I Really Hope My Mom Reads This

The McCain/Palin campaign has been pounding the "redistribution of wealth" message into every other sentence over the last week or so, a coded phrase indicating a communist threat. This secret message is aimed at people my mother's age, who grew from adolescence to adulthood in the age of McCarthyism, blacklists, the Cuban Missile Crisis, and the domino theory.
It reminds them of the cereal-box decoder-ring theater of their childhood: Alert! The sinister communist plot for world domination did not end with the fall of the Berlin Wall; rather it moved underground, to the south side of Chicago, where community organizers and former hippie radicals now prepare to infiltrate America's highest office!
For those who fear communism as the chief foe in the global battle for the human soul, redistribution of wealth is like the seizure of grain from church-going farmers to feed party leaders and their whores. They ignore the fact that the United States' progressive income tax is, by definition, redistribution of wealth. And for some reason they fail to see Robin Hood as a collectivist traitor to the crown. To them, he's a populist hero.
Amid all this recent discussion of wealth redistribution in the presidential campaign, it is worthy to look back at the New Yorker magazine's profile of Sarah Palin from last September.

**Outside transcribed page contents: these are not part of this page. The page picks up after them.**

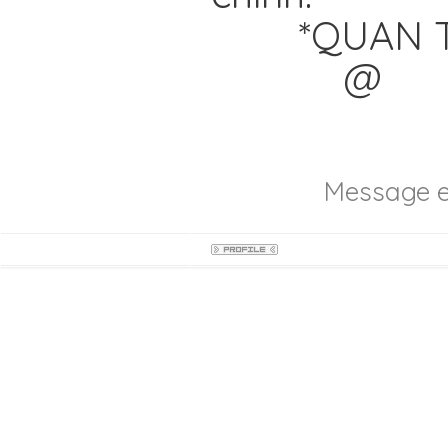
*QUAN T
@
Message e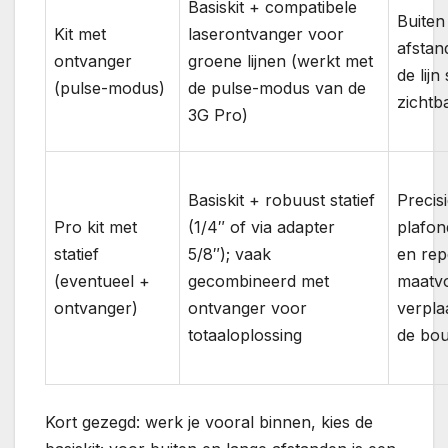
Basiskit + compatibele
Buiten
Kit met
laserontvanger voor
afstan
ontvanger
groene lijnen (werkt met
de lijn
(pulse-modus)
de pulse-modus van de
zichtba
3G Pro)
Basiskit + robuust statief
Precis
Pro kit met
(1/4″ of via adapter
plafon
statief
5/8″); vaak
en repe
(eventueel +
gecombineerd met
maatvo
ontvanger)
ontvanger voor
verpla
totaaloplossing
de bo
Kort gezegd: werk je vooral binnen, kies de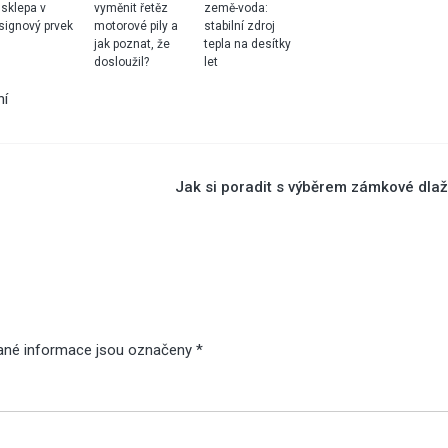
 sklepa v
vyměnit řetěz
země-voda:
signový prvek
motorové pily a
stabilní zdroj
jak poznat, že
tepla na desítky
dosloužil?
let
ní
Jak si poradit s výběrem zámkové dla
ané informace jsou označeny
*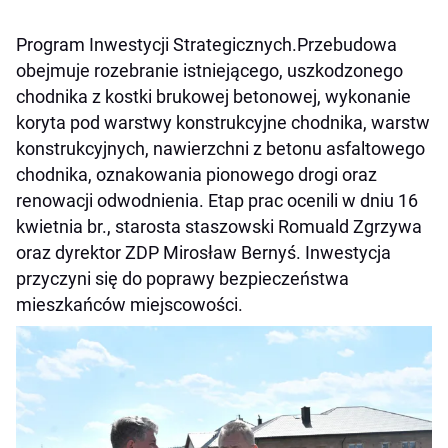
Program Inwestycji Strategicznych.Przebudowa
obejmuje rozebranie istniejącego, uszkodzonego
chodnika z kostki brukowej betonowej, wykonanie
koryta pod warstwy konstrukcyjne chodnika, warstw
konstrukcyjnych, nawierzchni z betonu asfaltowego
chodnika, oznakowania pionowego drogi oraz
renowacji odwodnienia. Etap prac ocenili w dniu 16
kwietnia br., starosta staszowski Romuald Zgrzywa
oraz dyrektor ZDP Mirosław Bernyś. Inwestycja
przyczyni się do poprawy bezpieczeństwa
mieszkańców miejscowości.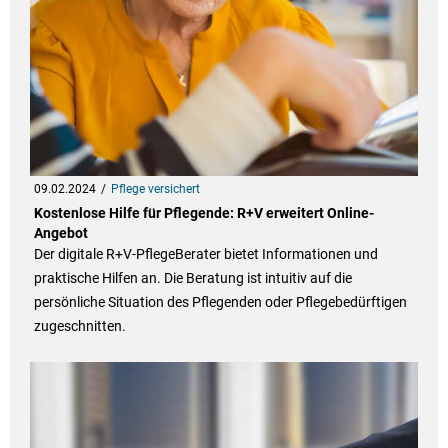
09.02.2024
Pflege versichert
Kostenlose Hilfe für Pflegende: R+V erweitert Online-
Angebot
Der digitale R+V-PflegeBerater bietet Informationen und
praktische Hilfen an. Die Beratung ist intuitiv auf die
persönliche Situation des Pflegenden oder Pflegebedürftigen
zugeschnitten.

“We’re not just gonna concede to three big oil companies of this monopoly—Exxon, B.P., ConocoPhillips—and beg them to do this for Alaska,” Palin told me last month in Juneau. “We’re gonna say, ‘O.K., this is so economic that we don’t have to incentivize you to build this. In fact, this has got to be a mutually beneficial partnership here as we build it. We’re gonna lay out Alaska’s must-haves. Parameters are gonna be set, rules are gonna be laid out, a law will encompass what it is that Alaska needs to protect our sovereignty, to insure it’s jobs first for Alaskans, and in-state use of gas’ ”—her list went on. In the past, she said, “Alaska was conceding too much, and chipping away at our sovereignty. And Alaska—we’re set up, unlike other states in the union, where it’s collectively Alaskans own the resources. So we share in the wealth when the development of these resources occurs.” And she said, “Our state constitution—it lays it out for me, how I’m to conduct business with resource development here as the state C.E.O. It’s to maximize benefits for Alaskans, not an individual company, not some multinational somewhere, but for Alaskans.”I believe that most people would say that folks should pay their fair share, that the land, the earth, belongs to everyone, and that those who benefit most from our society's freedoms ought to bear the greater burden for society's upkeep. If that's socialism, then I guess I'm as socialist as Sarah Palin.
Alaska is sometimes described as America’s socialist state, because of its collective ownership of resources—an arrangement that allows permanent residents to collect a dividend on the state’s oil royalties. It has been Palin’s good fortune to govern the state at a time of record oil prices, which means record dividend checks: two thousand dollars for every Alaskan. And because high oil prices also mean staggering heating bills in such a cold place—and because it’s always good politics to give money to voters—Palin got the legislature this year to send an extra twelve hundred dollars to every Alaskan man, woman, and child.